Difference between "topic", "lesson" and "course" in activity.csv: a course is the highest level on the site. There are 8 courses of which a user will normally do 3-4. Inside of those courses are lessons which then have topics under them.

course ids 3301 and 5447 (these are related to the essays)

In [None]:
activity['course_id'].unique()

In [None]:
activity['course_id'].value_counts()

In [None]:
math_activity = ...
essay_activity = ...
text_activity = ...

## Cleaning the test data

### all_scores datframe

In [None]:
all_scores_og = all_scores.copy()

- First lets see if there are any missing or problematic values

In [None]:
all_scores.isnull().sum().reset_index(name='Nb of NAN')

In [None]:
all_scores[all_scores['time'] < '2023-01-01']

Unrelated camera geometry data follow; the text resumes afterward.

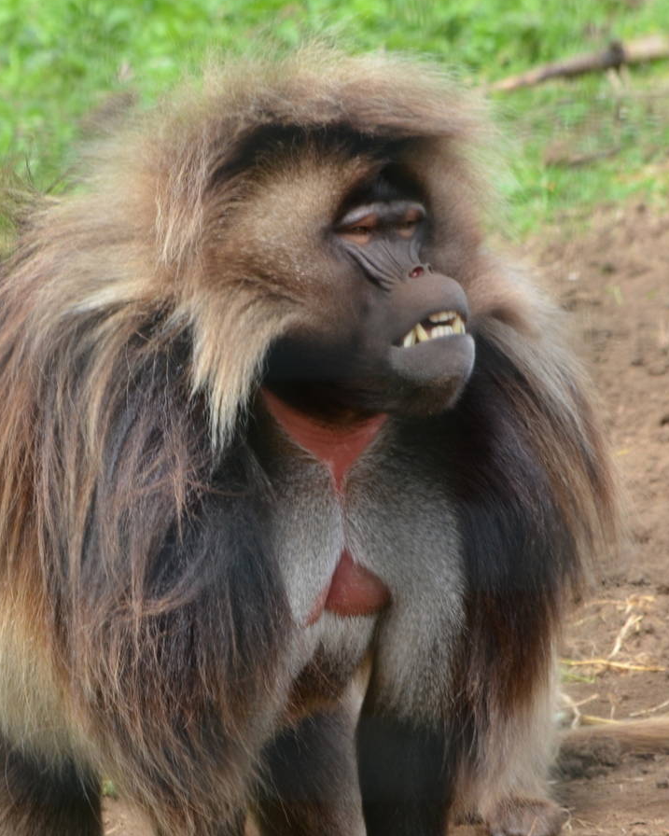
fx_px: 31056
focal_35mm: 1255
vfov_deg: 1.5
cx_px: 234
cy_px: 606
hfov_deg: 1.2
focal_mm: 500
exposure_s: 1/125
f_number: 16
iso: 640
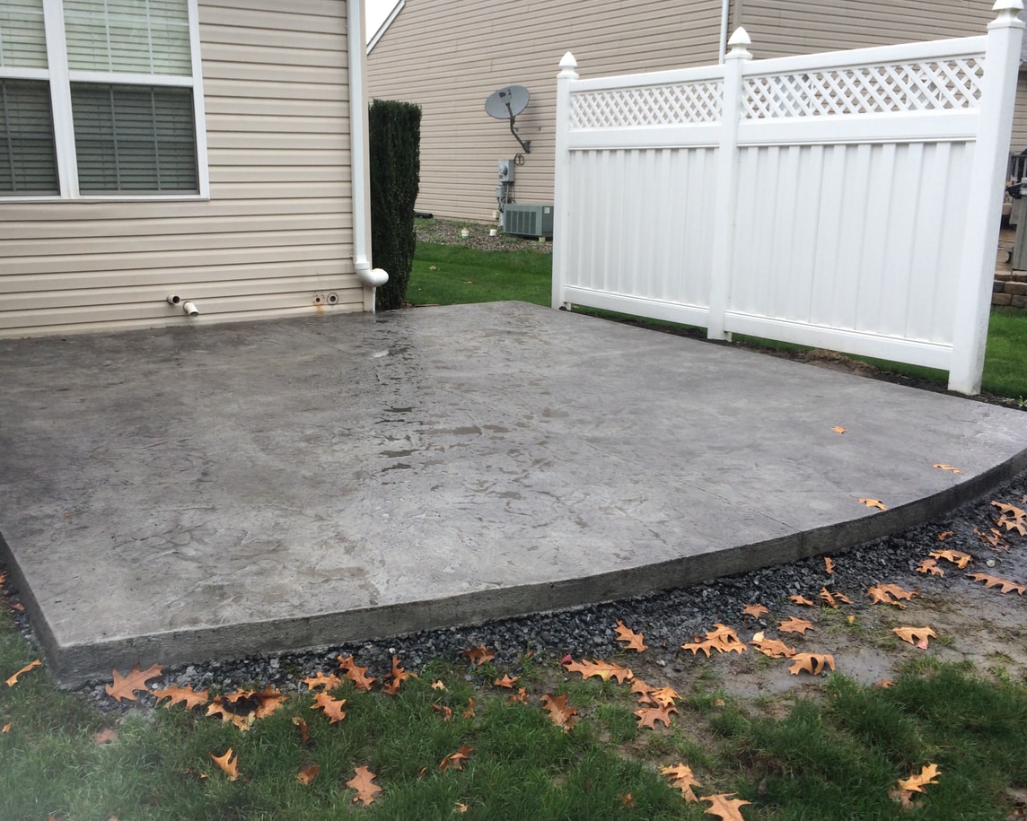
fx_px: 1003
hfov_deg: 54.1
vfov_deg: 44.5
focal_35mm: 33
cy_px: 397
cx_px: 454
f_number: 2.2
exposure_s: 1/223
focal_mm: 4.15
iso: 32
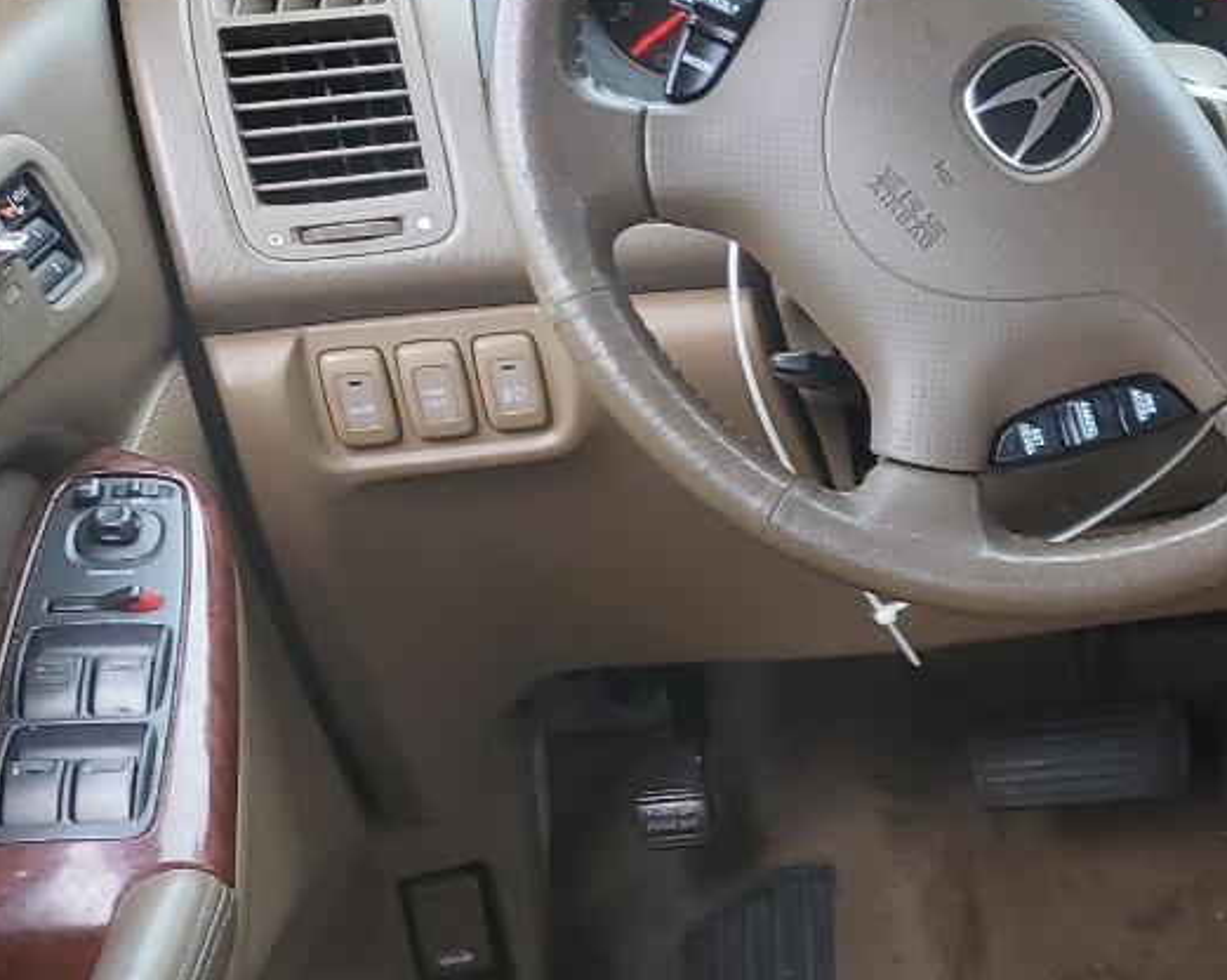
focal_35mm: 78
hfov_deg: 20.8
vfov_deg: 19.0
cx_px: 1835
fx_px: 2830
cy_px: 1001
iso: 54
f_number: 1.5
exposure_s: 1/120
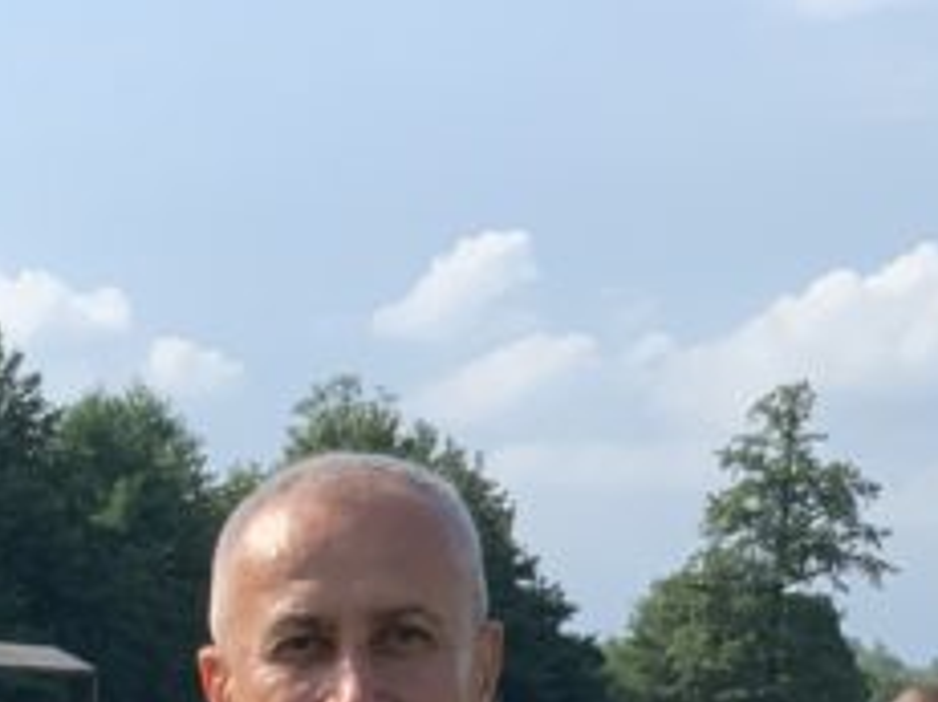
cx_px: -280
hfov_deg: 11.4
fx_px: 4577
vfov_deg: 8.6
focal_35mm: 169
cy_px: 1073
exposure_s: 1/480
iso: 16
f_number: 2.4
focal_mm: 6
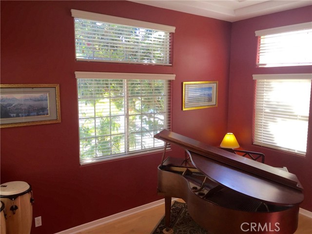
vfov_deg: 48.2
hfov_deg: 61.7
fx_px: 261
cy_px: 117
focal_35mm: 29
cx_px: 156
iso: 40
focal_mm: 4.15
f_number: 2.2
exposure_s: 1/60
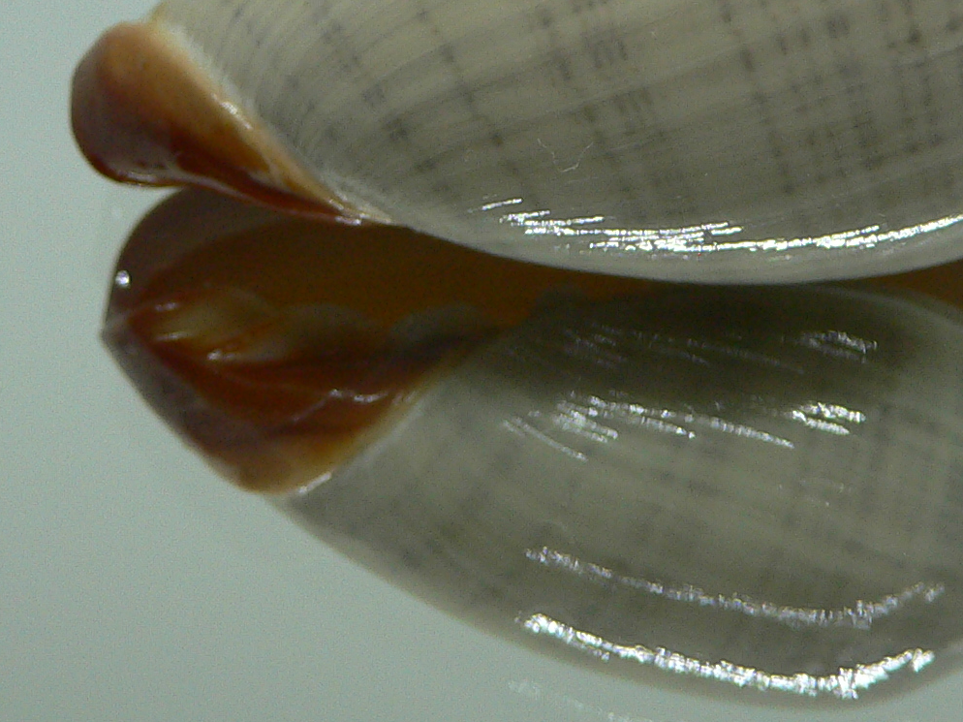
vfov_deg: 20.4
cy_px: 110
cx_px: 590
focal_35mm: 71
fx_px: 1975
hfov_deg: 27.3
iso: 150
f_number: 2.8
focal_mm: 4.6
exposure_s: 1/60
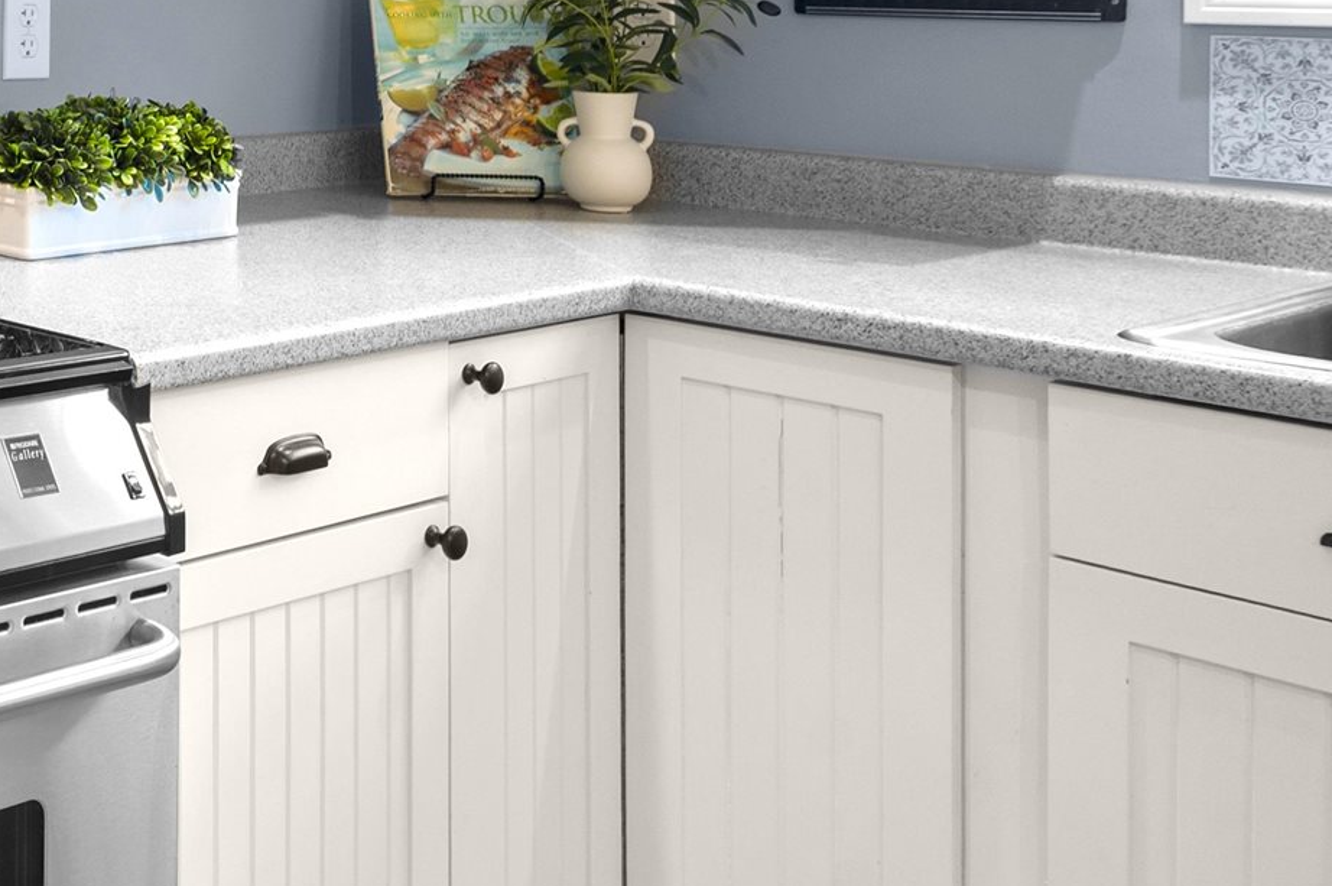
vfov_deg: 25.3
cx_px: -494
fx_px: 1848
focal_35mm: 50
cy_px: -57
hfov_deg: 29.7
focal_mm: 15
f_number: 7.1
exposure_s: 2.5
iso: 250
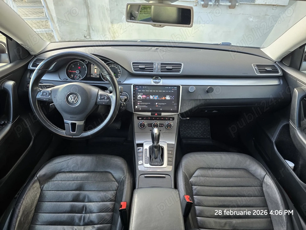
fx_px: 203
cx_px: 153
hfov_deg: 73.9
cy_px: 115
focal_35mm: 23
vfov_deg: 58.9
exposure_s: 1/100
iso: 125
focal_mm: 6.3
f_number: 1.7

- No problematic values so now let's see if some users redid the same exam more than once

In [None]:
attempt_count = all_scores.groupby(['user_id', 'test_id','course']).size().reset_index(name='attempt_count')

attempt_count[attempt_count['attempt_count'] > 1].shape[0]

- Let's get rid of everything past the first attempt ----> HERE DISCUSS

In [None]:
all_scores = all_scores.sort_values(by='time')

all_scores = all_scores.groupby(['user_id', 'test_id', 'course']).first().reset_index()

- Now lets's see how much data deleted overall :

In [None]:
all_scores_data_loss = all_scores.shape[0]/all_scores_og.shape[0]
print('Percent of data lost', 100 - all_scores_data_loss * 100)

- We also decided to round the "percentage" column to two decimal places to make life easier 

In [None]:
all_scores['percentage'] = all_scores['percentage'].round(2)

### Lets seperate the data out into Math, Text and Essay

course ids 3301 and 5447 (these are related to the essays)

In [None]:
all_scores

In [None]:
all_scores['course'].value_counts()

In [None]:
math_scores = ...
essay_scores = ...
text_scores = ...

# Now let's export our cleaned data !

Here will have 6 dataframes so far once seperated into the various subjects

In [None]:
# Uncomment this to save the cleaned dataframes :)
   
# math_scores.to_csv('math_scores.csv', index=False)
# essay_scores.to_csv('essay_scores.csv', index=False)
# text_scores.to_csv('text_scores.csv', index=False)    

# math_activity.to_csv('math_activity.csv', index=False)
# essay_activity.to_csv('essay_activity.csv', index=False)
# text_activity.to_csv('text_activity.csv', index=False)